Le diagnostic des stress environnementaux pour vérifier gel soleil vent et manque de lumière
Le contrôle de l’exposition solaire et des heures de lumière pour évaluer brûlures ou carence lumineuse
Vous observerez l’emplacement actuel de la plante et la durée d’ensoleillement. Un bougainvillier en plein soleil brûle si le substrat manque d’eau, et il jaunit si trop à l’ombre. Vous déplacerez la plante si l’exposition ne correspond pas à ses besoins.
Le repérage des dommages liés au froid aux courants d’air et aux changements brusques de température
Vous noterez les dégâts après gelées nocturnes ou vents froids : feuilles croustillantes et rameaux nécrosés. Vous protégerez la plante avec voile d’hivernage ou abri temporaire lors des pics froids. Vous planifierez aussi un hivernage adapté pour limiter les dégâts futurs.
Le plan d’action priorisé pour traiter immédiatement puis assurer la reprise et la prévention
Le traitement immédiat pour sauver la plante incluant taille rempotage et arrosage adapté selon diagnostic
Vous commencerez par couper les parties mortes et traiter les foyers visibles. Vous rempoterez si les racines sont pourries et remplacerez le substrat par un mélange drainant.
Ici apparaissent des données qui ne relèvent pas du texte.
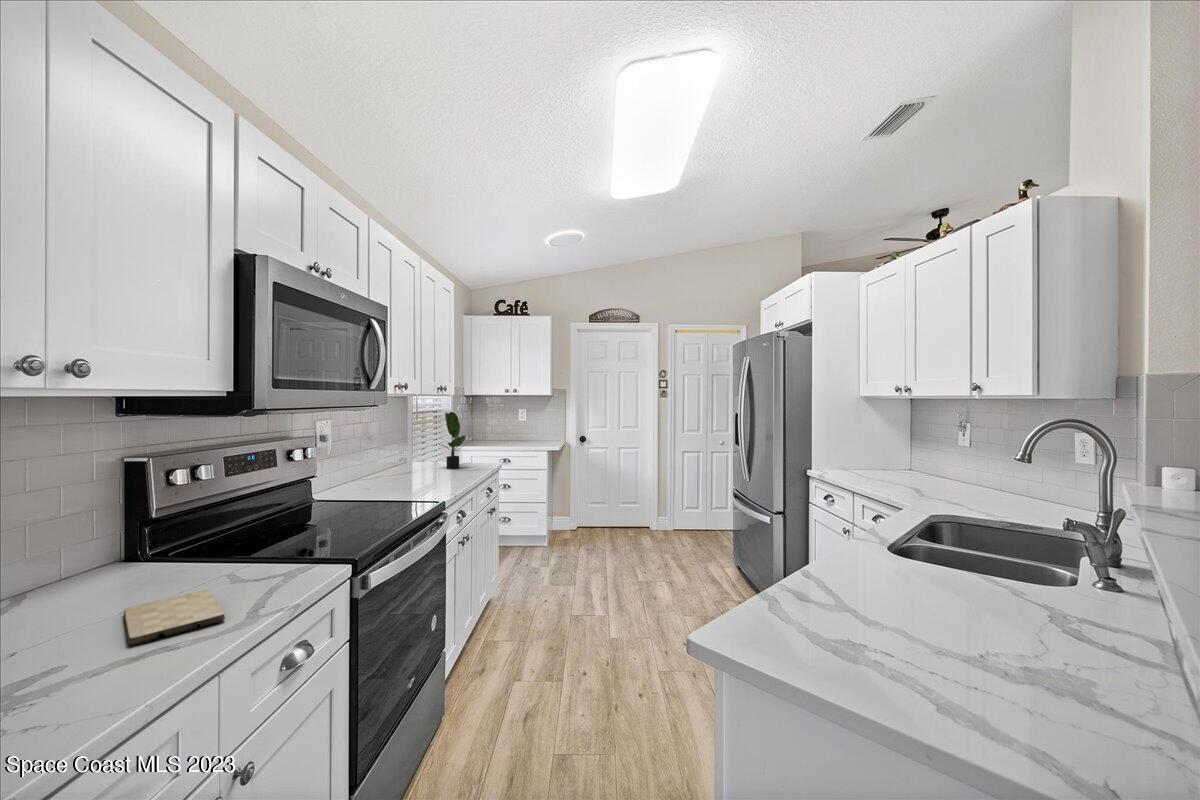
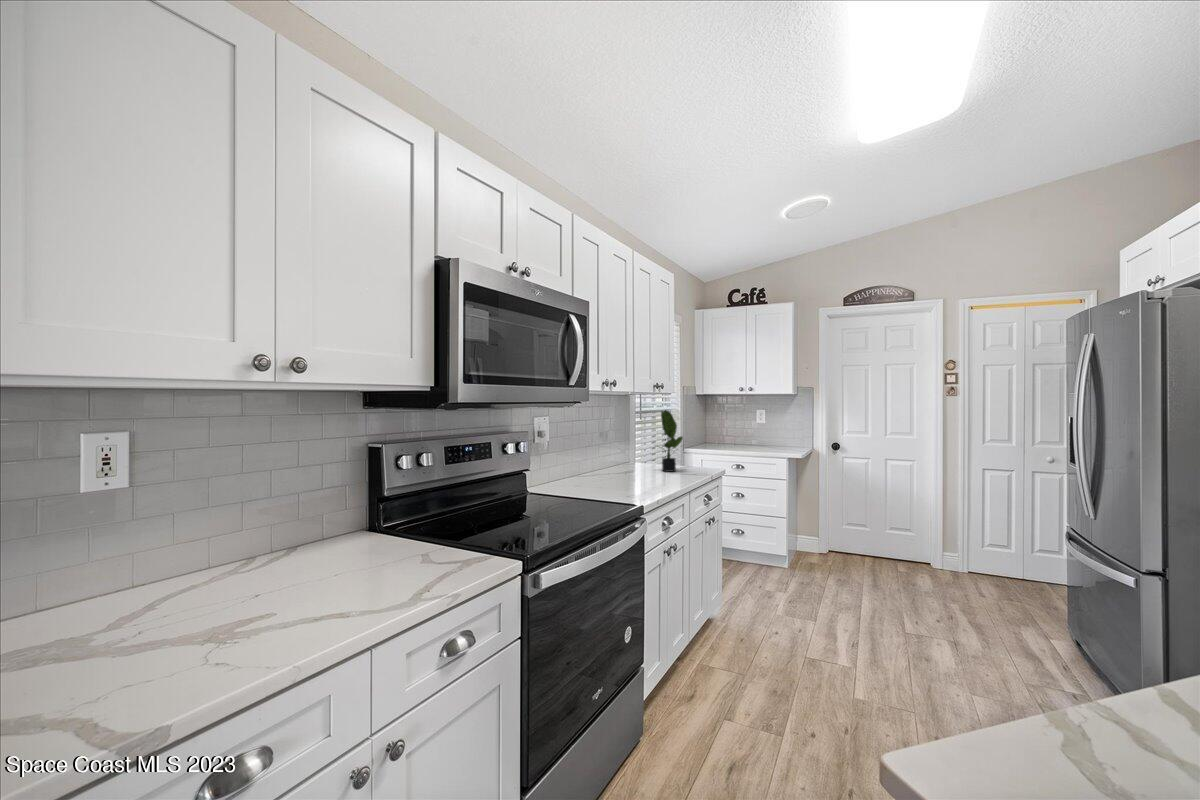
cutting board: present [124,590,225,646] -> none [321,565,399,605]

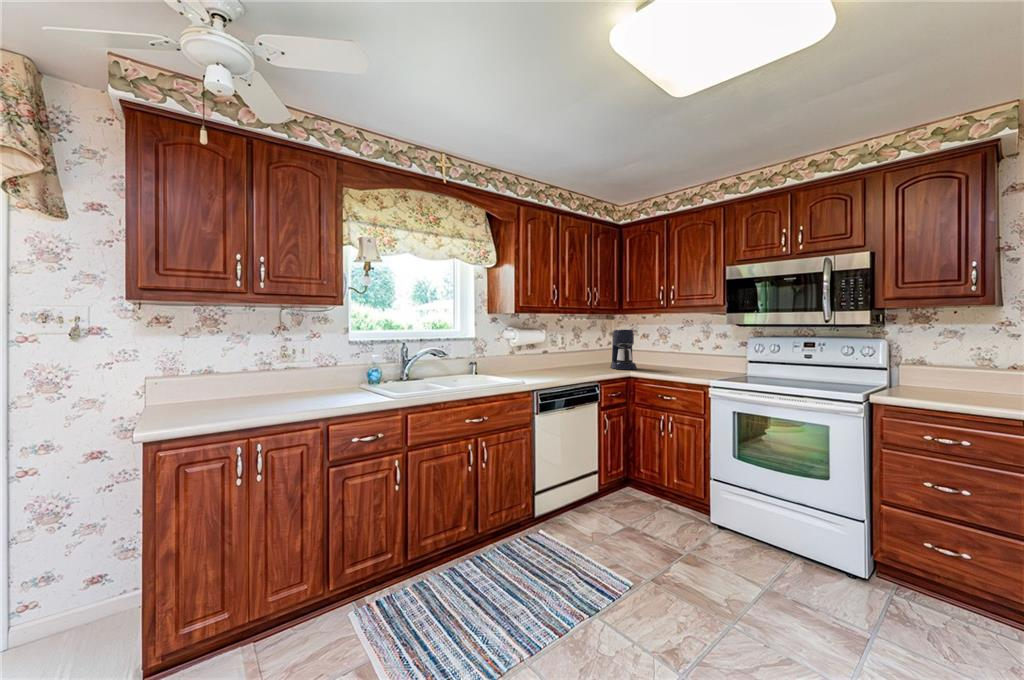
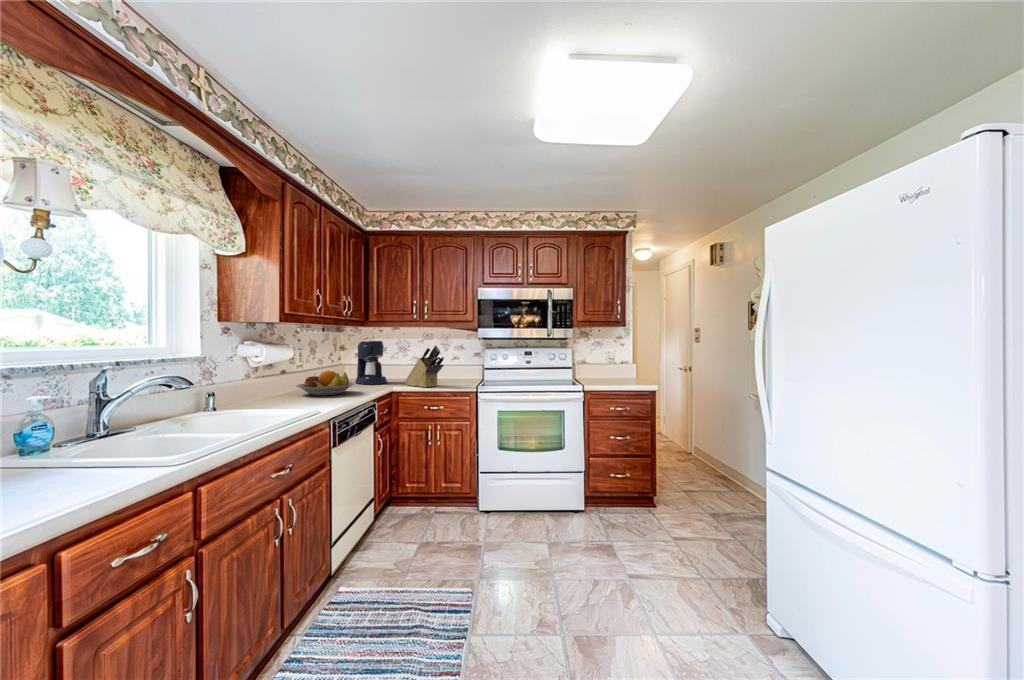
knife block: none [646,334,677,376] -> present [405,346,444,387]
fruit bowl: none [543,354,589,374] -> present [296,371,355,395]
Vous adapterez l’arrosage en laissant sécher la surface entre deux apports et en arrosant en profondeur.
Le suivi à moyen terme pour surveiller reprise floraison et mettre en place mesures préventives saisonnières
Vous planifierez contrôles hebdomadaires pendant un mois pour suivre la reprise. Vous appliquerez fertilisation légère au redémarrage végétatif et traitements préventifs ponctuels. Vous rejoindrez un groupe local ou consulterez la RHS (2022) et INRAE (2020) pour cas complexes.
1/ checklist printable : téléchargez une fiche synthétique pour les cinq étapes et gardez-la sur mobile. 2/ vidéos et images : consultez courtes vidéos tutoriels pour identifier cochenilles et signes de pourriture. 3/ produits sûrs : privilégiez savon noir, huile de neem et cuivre en respectant doses et intervalles.